_PASSAGE PROVIDED_
A man uses a mobile device to make a payment at the Mobile World Congress on Wednesday in Barcelona, Spain. (Photos by Manu Fernandez)
Barcelona, Spain —Many people use their smartphones to watch video, play games and wake them up in the morning. Some even use them to generate digital boarding passes to fly. So why not use phones to buy stuff at retail stores as well?
A variety of mobile wallet systems store credit or debit card information on phones in encrypted form, offering more security than standard plastic cards with magnetic stripes. To make a purchase, simply tap the phone on a card reader or wave a bar code over a scanner. There’s convenience in not having to fish out your card.
Yet most people still prefer plastic.
Mobile payments have perpetually “been 18 months away from being big,” said Kebbie Sebastian, managing director of Penser Consulting, a London-based payments advisory firm.
Use has been limited to a handful of retail stores, vending machines and transit systems around the world. A 2013 report from the Federal Reserve in the U.S. said only 6 percent of smartphone users had made such a payment within the previous year.
That isn’t stopping proponents from making yet another push this week at the Mobile World Congress wireless show in Barcelona, Spain.
Visa and MasterCard both plan to let phones with near-field communication chips, or NFC, access card information over the Internet. Before, the data had to be stored on a secured part of the phone and required the cooperation of device makers and mobile operators, which had competing payment systems.
Samsung, meanwhile, said its new Galaxy S5 smartphone will allow people to authenticate PayPal transactions with a fingerprint rather than a passcode. It comes as PayPal works on equipping merchants with wireless sensors so that repeat customers can pay while leaving their phones in the pocket.
And a startup called LoopPay recently released an iPhone app that works with a phone case or attachment to imitate the magnetic signals that regular cards produce when swiped.
This way, retailers can accept app payments with standard card readers.
One of the biggest obstacles has been the lack of readers that retailers can use to accommodate mobile payments.
Avivah Litan, a security analyst at Gartner, said that’s changing as U.S. merchants face a 2015 deadline to accept cards with security chips, which are currently more common in Europe than in the United States.
Security is the chief reason Americans resist mobile payments, according to the Federal Reserve study, although many people also fail to see any benefit.

_WHAT YOU WILL DO_
**a)** In the article on mobile payments, why can retailers accept payments from the LoopPay app with standard card readers? Answer in one to three sentences.
**b)** From the article on mobile payments, copy the wording between "Avivah Litan, a" and "the United States.", inclusive.

_DATA SUPPLIED_

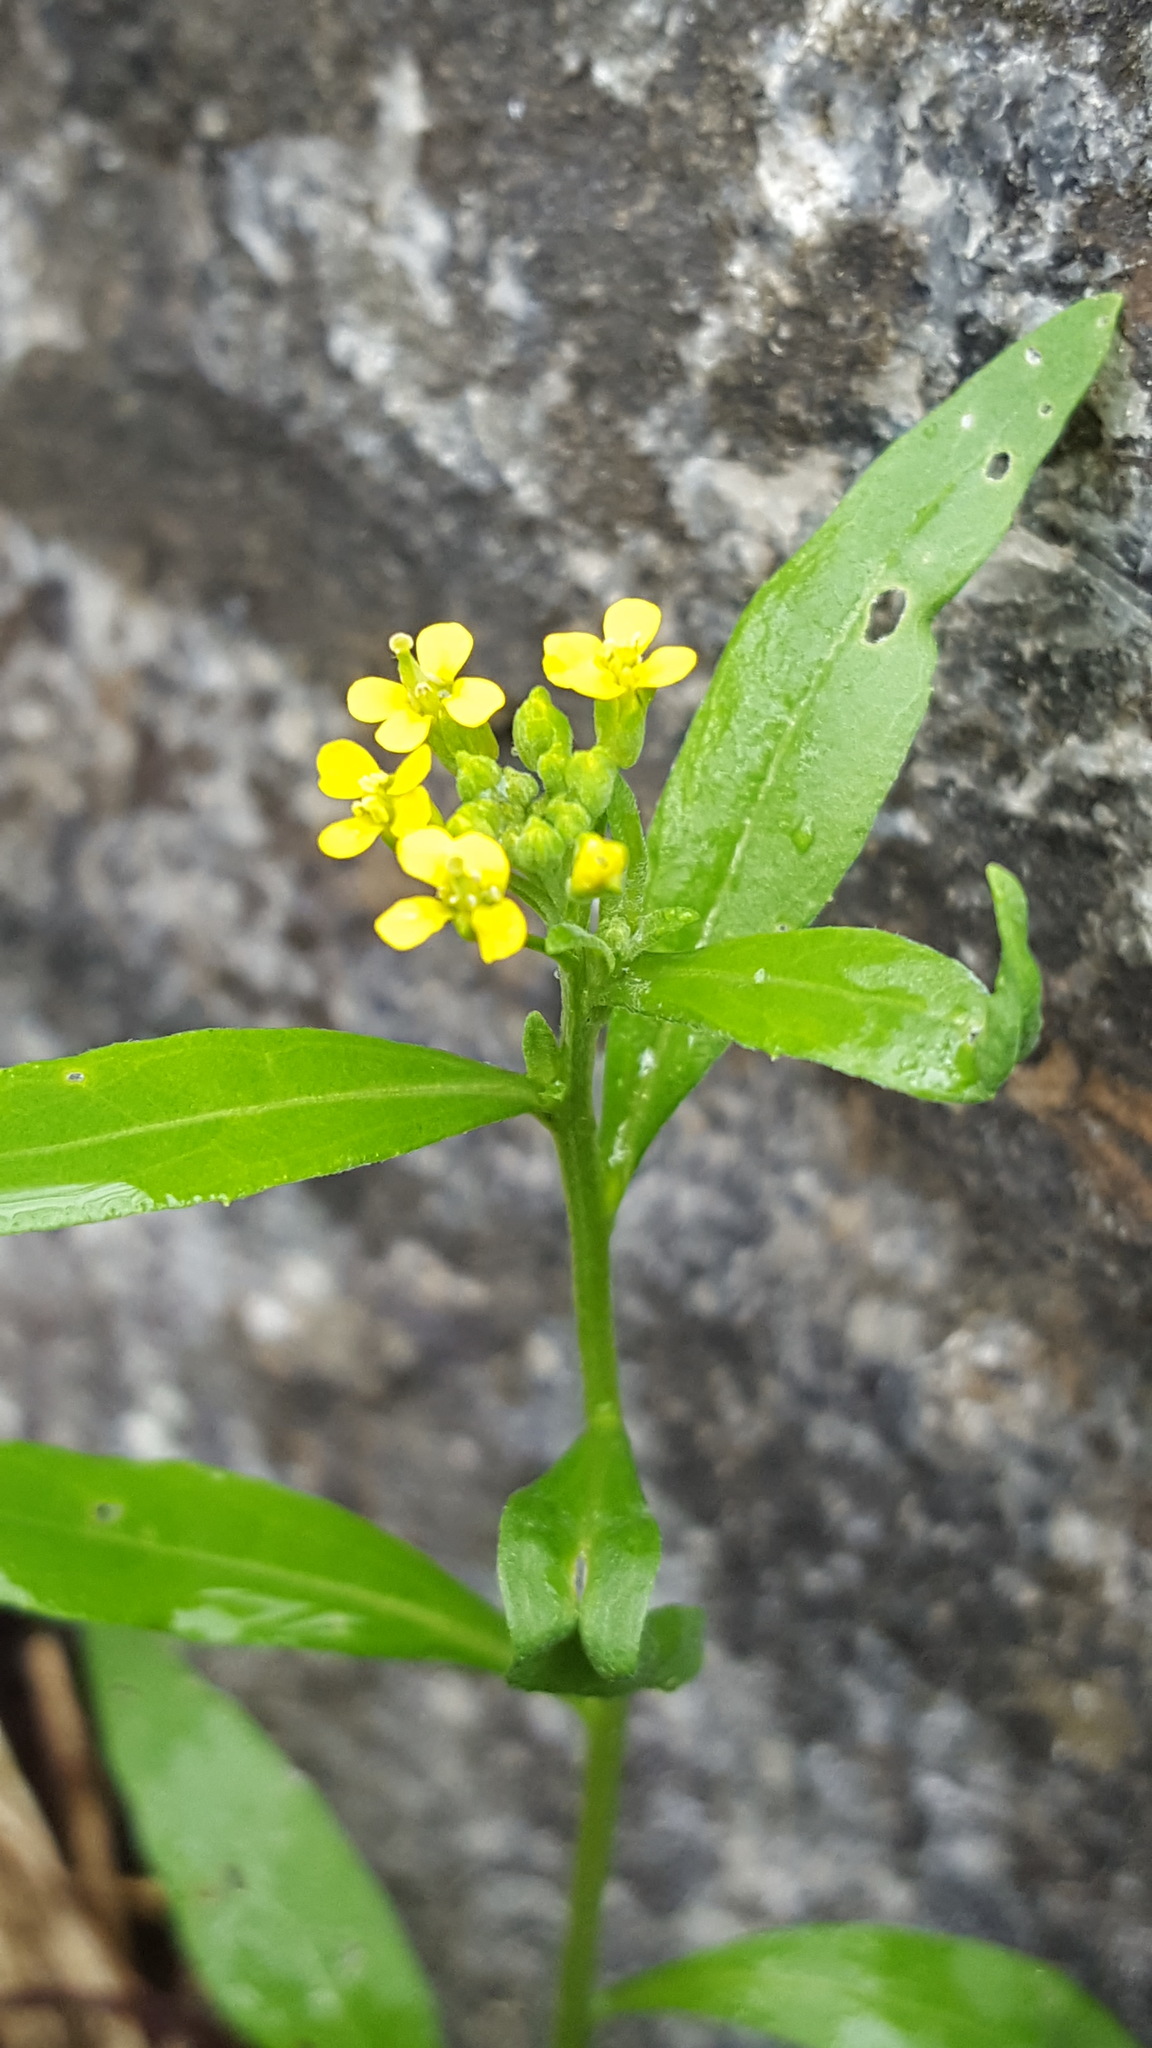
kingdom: Plantae
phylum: Tracheophyta
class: Magnoliopsida
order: Brassicales
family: Brassicaceae
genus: Erysimum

_ANSWERS BELOW_
**a)** LoopPay's iPhone app works with a phone case or attachment that imitates the magnetic signals regular cards produce when swiped. Because of this, ordinary card readers can accept the app's payments.

**b)**
Avivah Litan, a security analyst at Gartner, said that’s changing as U.S. merchants face a 2015 deadline to accept cards with security chips, which are currently more common in Europe than in the United States.